**Supplied records**.
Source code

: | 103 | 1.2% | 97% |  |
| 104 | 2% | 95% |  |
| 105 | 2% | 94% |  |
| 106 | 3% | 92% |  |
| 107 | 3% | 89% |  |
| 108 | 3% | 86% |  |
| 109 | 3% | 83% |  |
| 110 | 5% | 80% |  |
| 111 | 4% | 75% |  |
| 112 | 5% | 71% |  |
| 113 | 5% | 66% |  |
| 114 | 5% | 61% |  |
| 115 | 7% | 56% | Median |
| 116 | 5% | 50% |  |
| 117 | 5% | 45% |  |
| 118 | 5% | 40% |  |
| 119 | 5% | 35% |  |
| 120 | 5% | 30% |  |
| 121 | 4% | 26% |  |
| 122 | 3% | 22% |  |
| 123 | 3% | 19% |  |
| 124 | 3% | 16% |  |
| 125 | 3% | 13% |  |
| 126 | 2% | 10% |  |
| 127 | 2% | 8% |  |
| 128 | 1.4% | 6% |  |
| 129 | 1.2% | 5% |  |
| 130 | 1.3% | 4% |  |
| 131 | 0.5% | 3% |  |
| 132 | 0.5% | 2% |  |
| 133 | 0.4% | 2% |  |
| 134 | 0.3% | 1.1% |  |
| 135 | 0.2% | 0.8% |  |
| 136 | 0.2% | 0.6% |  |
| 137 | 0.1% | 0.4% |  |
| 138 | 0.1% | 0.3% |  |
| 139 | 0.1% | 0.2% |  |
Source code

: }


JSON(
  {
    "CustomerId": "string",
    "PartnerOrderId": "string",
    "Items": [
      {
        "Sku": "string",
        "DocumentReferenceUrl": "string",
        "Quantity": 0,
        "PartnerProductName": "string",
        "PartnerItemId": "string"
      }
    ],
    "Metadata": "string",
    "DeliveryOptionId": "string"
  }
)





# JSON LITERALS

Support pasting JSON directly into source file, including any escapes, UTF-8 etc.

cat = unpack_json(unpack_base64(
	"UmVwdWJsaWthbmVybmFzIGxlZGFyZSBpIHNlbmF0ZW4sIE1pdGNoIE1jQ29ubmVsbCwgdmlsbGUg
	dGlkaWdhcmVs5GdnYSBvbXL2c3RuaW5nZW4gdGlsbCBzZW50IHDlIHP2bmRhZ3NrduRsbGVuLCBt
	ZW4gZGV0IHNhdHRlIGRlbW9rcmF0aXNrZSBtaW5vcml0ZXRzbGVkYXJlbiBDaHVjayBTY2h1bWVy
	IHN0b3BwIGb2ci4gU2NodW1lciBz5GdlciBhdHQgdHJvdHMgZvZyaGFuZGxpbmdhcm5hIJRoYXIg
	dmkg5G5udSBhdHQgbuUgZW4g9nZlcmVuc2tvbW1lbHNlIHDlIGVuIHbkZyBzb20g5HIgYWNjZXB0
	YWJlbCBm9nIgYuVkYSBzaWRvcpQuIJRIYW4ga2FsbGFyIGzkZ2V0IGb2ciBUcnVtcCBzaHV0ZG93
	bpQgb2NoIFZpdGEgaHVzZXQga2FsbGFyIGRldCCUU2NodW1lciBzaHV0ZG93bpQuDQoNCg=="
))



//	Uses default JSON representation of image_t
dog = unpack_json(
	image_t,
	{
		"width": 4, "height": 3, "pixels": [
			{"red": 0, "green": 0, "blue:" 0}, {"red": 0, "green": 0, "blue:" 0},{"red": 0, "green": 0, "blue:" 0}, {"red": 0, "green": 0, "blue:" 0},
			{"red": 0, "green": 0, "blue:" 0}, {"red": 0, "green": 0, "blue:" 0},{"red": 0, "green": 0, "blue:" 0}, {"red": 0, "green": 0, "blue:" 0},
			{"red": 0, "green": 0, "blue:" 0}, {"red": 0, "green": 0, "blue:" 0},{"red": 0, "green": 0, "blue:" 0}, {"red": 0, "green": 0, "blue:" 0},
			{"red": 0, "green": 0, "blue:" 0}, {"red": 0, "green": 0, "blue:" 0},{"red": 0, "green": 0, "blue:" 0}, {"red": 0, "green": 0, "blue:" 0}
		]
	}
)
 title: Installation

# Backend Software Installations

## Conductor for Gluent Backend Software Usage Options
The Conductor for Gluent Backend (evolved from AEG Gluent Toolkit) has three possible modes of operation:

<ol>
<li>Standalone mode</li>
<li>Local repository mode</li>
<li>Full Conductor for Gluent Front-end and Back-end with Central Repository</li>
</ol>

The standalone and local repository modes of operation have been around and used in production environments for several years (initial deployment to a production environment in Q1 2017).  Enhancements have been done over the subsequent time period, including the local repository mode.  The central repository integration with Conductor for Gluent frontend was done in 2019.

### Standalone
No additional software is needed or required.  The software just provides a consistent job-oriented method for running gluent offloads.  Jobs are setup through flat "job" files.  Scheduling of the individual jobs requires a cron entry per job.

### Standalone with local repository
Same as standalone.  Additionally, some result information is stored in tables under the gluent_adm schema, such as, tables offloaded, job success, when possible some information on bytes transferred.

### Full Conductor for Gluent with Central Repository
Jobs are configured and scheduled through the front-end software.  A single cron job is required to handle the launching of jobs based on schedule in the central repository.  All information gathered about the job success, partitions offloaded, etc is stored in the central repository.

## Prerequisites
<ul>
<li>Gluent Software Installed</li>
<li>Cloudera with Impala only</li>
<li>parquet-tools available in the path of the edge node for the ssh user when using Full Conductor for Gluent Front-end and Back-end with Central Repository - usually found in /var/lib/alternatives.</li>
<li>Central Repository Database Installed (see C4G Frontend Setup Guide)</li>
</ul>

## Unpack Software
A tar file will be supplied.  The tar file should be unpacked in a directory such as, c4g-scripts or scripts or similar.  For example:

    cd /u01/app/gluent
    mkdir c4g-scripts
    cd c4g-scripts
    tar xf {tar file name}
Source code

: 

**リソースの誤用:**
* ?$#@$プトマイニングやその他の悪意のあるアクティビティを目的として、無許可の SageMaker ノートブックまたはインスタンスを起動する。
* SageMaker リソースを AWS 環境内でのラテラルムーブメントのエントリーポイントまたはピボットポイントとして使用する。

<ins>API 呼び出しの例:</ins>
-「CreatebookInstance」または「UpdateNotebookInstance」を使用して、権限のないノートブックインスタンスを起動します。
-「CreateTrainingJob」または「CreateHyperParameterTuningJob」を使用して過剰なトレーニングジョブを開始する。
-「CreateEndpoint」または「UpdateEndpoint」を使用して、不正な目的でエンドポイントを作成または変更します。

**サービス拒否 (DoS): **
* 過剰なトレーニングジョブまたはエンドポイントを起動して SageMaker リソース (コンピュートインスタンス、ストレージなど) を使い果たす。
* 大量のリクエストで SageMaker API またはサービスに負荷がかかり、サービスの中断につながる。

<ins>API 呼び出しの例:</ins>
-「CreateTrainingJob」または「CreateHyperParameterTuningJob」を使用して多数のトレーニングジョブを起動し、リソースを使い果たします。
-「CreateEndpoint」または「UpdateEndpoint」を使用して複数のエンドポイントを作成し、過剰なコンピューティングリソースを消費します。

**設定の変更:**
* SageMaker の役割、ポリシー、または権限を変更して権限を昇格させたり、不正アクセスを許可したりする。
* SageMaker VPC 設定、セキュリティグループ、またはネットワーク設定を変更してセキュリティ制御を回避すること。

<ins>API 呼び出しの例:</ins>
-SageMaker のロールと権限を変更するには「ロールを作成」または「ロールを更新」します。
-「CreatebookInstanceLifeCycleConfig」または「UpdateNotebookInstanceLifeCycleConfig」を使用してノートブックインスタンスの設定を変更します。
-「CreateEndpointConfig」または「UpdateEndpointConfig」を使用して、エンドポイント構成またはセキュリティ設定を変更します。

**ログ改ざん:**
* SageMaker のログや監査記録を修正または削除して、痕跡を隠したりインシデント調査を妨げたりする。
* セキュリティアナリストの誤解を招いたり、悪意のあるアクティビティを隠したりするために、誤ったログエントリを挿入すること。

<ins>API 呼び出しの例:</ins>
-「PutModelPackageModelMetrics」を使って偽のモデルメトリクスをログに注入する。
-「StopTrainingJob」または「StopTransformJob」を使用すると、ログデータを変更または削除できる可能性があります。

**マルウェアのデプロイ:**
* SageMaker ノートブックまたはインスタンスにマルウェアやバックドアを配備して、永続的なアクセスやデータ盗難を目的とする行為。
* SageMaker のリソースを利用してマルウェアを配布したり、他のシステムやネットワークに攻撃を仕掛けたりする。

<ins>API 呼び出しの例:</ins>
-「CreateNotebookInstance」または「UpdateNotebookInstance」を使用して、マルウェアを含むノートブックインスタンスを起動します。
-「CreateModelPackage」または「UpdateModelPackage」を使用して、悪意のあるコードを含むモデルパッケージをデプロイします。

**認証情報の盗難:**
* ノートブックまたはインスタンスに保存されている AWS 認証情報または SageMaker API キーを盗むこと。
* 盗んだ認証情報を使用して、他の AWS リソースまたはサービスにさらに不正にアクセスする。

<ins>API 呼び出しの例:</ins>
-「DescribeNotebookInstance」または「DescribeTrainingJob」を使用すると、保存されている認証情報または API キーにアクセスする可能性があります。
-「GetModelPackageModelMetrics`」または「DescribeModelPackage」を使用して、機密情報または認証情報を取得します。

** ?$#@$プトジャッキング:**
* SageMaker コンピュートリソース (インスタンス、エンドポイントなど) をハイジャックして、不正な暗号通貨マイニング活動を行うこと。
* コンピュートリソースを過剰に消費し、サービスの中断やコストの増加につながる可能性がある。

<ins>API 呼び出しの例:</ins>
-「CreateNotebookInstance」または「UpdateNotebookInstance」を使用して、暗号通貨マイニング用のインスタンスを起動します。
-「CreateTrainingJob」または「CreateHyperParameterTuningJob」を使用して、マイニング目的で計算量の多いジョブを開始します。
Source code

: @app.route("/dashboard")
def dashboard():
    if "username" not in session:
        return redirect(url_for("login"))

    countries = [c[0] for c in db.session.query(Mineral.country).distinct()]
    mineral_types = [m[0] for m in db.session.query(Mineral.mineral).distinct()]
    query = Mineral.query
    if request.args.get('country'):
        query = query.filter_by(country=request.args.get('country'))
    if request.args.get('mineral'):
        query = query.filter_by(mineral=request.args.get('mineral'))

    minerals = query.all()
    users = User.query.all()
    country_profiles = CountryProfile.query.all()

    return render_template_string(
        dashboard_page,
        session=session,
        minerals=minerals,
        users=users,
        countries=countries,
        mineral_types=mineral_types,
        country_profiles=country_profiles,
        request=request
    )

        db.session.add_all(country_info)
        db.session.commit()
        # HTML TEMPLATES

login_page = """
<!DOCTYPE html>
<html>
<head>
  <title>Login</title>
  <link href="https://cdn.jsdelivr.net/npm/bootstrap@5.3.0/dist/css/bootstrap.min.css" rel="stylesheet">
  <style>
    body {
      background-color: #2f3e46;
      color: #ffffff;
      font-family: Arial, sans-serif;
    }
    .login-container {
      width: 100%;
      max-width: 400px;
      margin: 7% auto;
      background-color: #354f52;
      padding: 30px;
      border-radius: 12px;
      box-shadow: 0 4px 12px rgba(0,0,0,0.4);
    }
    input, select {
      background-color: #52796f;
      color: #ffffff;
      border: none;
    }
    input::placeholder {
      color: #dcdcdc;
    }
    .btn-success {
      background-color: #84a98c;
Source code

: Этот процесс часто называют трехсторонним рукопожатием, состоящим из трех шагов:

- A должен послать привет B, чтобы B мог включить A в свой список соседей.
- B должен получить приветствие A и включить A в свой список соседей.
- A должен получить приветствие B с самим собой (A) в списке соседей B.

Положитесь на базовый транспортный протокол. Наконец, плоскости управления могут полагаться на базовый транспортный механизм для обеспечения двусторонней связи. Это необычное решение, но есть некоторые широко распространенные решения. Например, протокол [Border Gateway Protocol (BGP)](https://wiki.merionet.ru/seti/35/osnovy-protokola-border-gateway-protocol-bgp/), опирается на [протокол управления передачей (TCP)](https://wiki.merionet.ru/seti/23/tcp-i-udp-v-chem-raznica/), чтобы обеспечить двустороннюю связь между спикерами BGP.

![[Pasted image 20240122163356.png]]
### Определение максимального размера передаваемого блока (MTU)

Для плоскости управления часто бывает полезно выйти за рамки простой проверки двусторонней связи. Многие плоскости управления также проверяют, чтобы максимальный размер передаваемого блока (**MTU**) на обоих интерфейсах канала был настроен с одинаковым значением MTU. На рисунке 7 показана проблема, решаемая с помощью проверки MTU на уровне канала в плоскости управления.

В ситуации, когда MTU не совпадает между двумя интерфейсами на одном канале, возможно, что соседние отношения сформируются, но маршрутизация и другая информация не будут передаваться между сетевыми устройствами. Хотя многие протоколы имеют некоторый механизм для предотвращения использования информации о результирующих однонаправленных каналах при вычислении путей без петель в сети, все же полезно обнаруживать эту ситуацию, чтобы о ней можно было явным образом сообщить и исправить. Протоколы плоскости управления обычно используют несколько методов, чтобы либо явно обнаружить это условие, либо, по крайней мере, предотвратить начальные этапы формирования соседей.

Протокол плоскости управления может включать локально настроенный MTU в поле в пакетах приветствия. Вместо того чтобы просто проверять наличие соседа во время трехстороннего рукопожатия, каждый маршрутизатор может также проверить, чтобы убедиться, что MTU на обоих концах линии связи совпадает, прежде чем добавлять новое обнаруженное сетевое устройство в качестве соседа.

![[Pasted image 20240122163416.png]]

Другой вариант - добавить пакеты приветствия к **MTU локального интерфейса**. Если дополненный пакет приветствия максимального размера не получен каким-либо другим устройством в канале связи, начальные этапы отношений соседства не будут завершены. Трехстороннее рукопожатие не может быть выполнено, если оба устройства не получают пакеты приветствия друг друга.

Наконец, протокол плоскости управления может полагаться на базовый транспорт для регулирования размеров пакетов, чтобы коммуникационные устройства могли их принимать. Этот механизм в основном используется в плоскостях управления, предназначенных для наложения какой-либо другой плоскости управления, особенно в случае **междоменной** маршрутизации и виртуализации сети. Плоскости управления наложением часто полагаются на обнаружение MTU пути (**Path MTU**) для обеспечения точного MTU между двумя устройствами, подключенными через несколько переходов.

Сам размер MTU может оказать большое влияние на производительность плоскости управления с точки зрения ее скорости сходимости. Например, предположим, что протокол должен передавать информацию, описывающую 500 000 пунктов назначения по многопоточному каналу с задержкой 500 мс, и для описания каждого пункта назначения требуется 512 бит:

**What to produce**. For this data, state how many lines include the word "query", with nothing added.

**Written answer**. 8